* Work to be completed *
Write out the rows from the line containing "则是另一回事，所以即使胎儿不追讨报后，堕胎者仍是要" through the end of the rows, both ends included, leaving the pictures out.

[[ Given entries open ]]

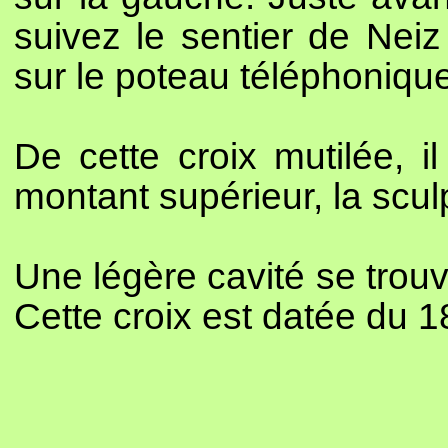
suivez le sentier de Nei
sur le poteau téléphoniqu
De cette croix mutilée, il
montant supérieur, la sculp
Une légère cavité se trouv
Cette croix est datée du 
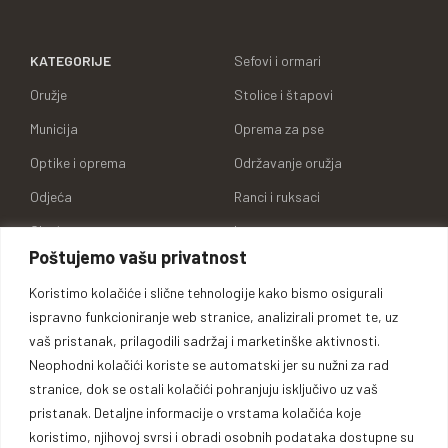
KATEGORIJE
Sefovi i ormari
Oružje
Stolice i štapovi
Municija
Oprema za pse
Optike i oprema
Održavanje oružja
Odjeća
Ranci i ruksaci
Obuća
Lampe
Poštujemo vašu privatnost
Koferi i futrole
Ostala oprema
Koristimo kolačiće i slične tehnologije kako bismo osigurali
ispravno funkcioniranje web stranice, analizirali promet te, uz
KORISNIČKI NALOG
POMOĆNI LINKOVI
vaš pristanak, prilagodili sadržaj i marketinške aktivnosti.
Moj račun
Neophodni kolačići koriste se automatski jer su nužni za rad
O NAMA
Moje narudžbe
stranice, dok se ostali kolačići pohranjuju isključivo uz vaš
KONTAKT
pristanak. Detaljne informacije o vrstama kolačića koje
Lista želja
koristimo, njihovoj svrsi i obradi osobnih podataka dostupne su
KARIJERA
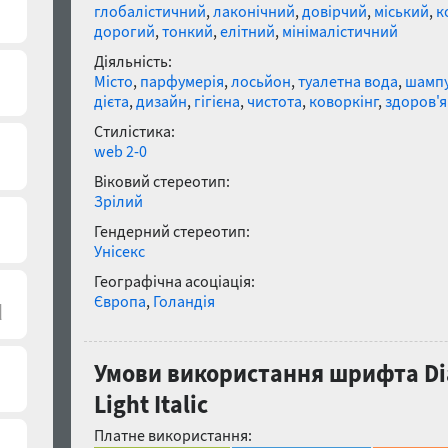
глобалістичний
,
лаконічний
,
довірчий
,
міський
,
к
дорогий
,
тонкий
,
елітний
,
мінімалістичний
Діяльність:
Місто
,
парфумерія
,
лосьйон
,
туалетна вода
,
шамп
дієта
,
дизайн
,
гігієна
,
чистота
,
коворкінг
,
здоров'я
Стилістика:
web 2-0
Віковий стереотип:
Зрілий
Гендерний стереотип:
Унісекс
Географічна асоціація:
Європа
,
Голандія
Умови використання шрифта Diar
Light Italic
Платне використання:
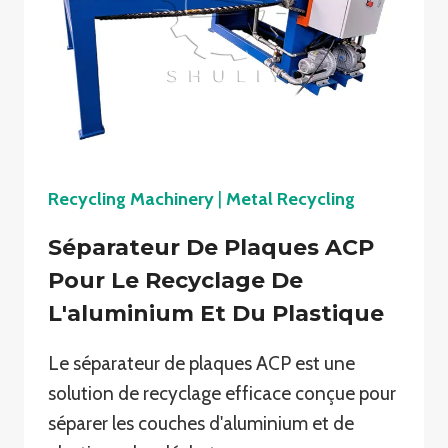
Recycling Machinery
|
Metal Recycling
Séparateur De Plaques ACP
Pour Le Recyclage De
L'aluminium Et Du Plastique
Le séparateur de plaques ACP est une
solution de recyclage efficace conçue pour
séparer les couches d'aluminium et de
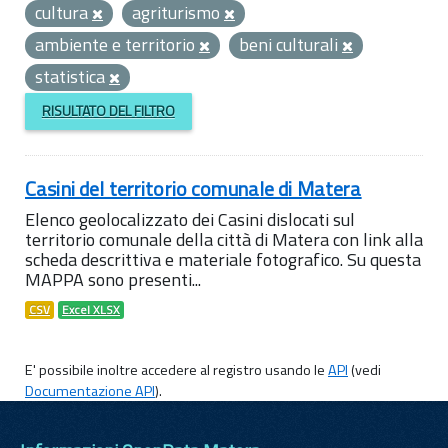
cultura
agriturismo
ambiente e territorio
beni culturali
statistica
RISULTATO DEL FILTRO
Casini del territorio comunale di Matera
Elenco geolocalizzato dei Casini dislocati sul
territorio comunale della città di Matera con link alla
scheda descrittiva e materiale fotografico. Su questa
MAPPA sono presenti...
CSV
Excel XLSX
E' possibile inoltre accedere al registro usando le
API
(vedi
Documentazione API
).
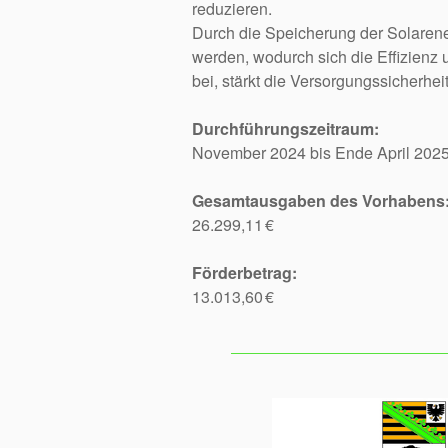
reduzieren.
Durch die Speicherung der Solarene
werden, wodurch sich die Effizienz 
bei, stärkt die Versorgungssicherhei
Durchführungszeitraum:
November 2024 bis Ende April 202
Gesamtausgaben des Vorhabens
26.299,11 €
Förderbetrag:
13.013,60 €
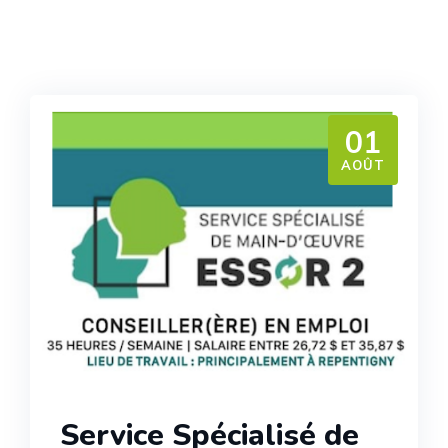
01
AOÛT
Service Spécialisé de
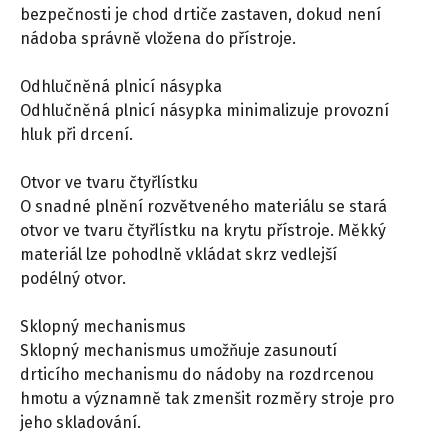
bezpečnosti je chod drtiče zastaven, dokud není
nádoba správně vložena do přístroje.
Odhlučněná plnicí násypka
Odhlučněná plnicí násypka minimalizuje provozní
hluk při drcení.
Otvor ve tvaru čtyřlístku
O snadné plnění rozvětveného materiálu se stará
otvor ve tvaru čtyřlístku na krytu přístroje. Měkký
materiál lze pohodlně vkládat skrz vedlejší
podélný otvor.
Sklopný mechanismus
Sklopný mechanismus umožňuje zasunoutí
drticího mechanismu do nádoby na rozdrcenou
hmotu a významně tak zmenšit rozměry stroje pro
jeho skladování.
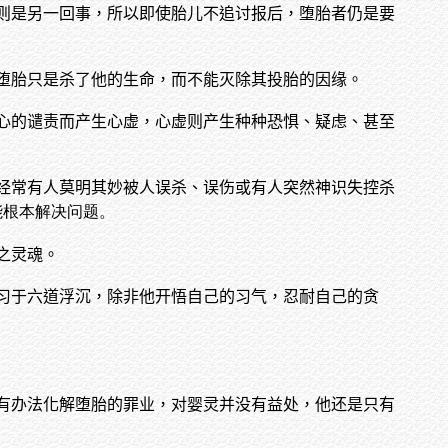
则是另一回事，所以即使胎儿不追讨报后，堕胎者仍是要
堕胎只是杀了他的生命，而不能灭除其投胎的因缘。
心的谴责而产生心虚，心虚则产生种种恐惧、疑虑、甚至
经常有人莫明其妙被人误杀、误伤或有人突然神识失控杀
能根本解决问题。
之灵魂。
习于六道浮沉，除非他开悟自己的习气，忍耐自己的贪
有办法化解堕胎的罪业，对婴灵并没有益处，他还是只有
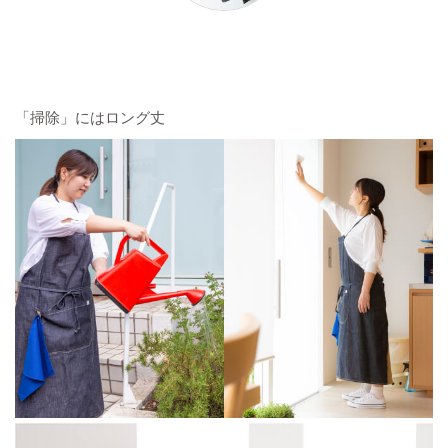
「掃除」にはロング丈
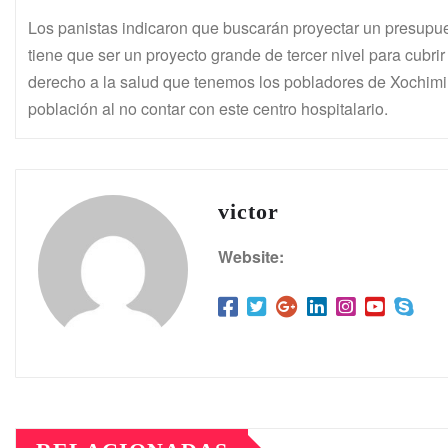
Los panistas indicaron que buscarán proyectar un presupue
tiene que ser un proyecto grande de tercer nivel para cubri
derecho a la salud que tenemos los pobladores de Xochimil
población al no contar con este centro hospitalario.
victor
Website:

[[ Given entries closed ]]

* Answer space *
则是另一回事，所以即使胎儿不追讨报后，堕胎者仍是要
堕胎只是杀了他的生命，而不能灭除其投胎的因缘。
心的谴责而产生心虚，心虚则产生种种恐惧、疑虑、甚至
经常有人莫明其妙被人误杀、误伤或有人突然神识失控杀
能根本解决问题。
之灵魂。
习于六道浮沉，除非他开悟自己的习气，忍耐自己的贪
有办法化解堕胎的罪业，对婴灵并没有益处，他还是只有
「掃除」にはロング丈
Los panistas indicaron que buscarán proyectar un presupue
tiene que ser un proyecto grande de tercer nivel para cubri
derecho a la salud que tenemos los pobladores de Xochimil
población al no contar con este centro hospitalario.
victor
Website:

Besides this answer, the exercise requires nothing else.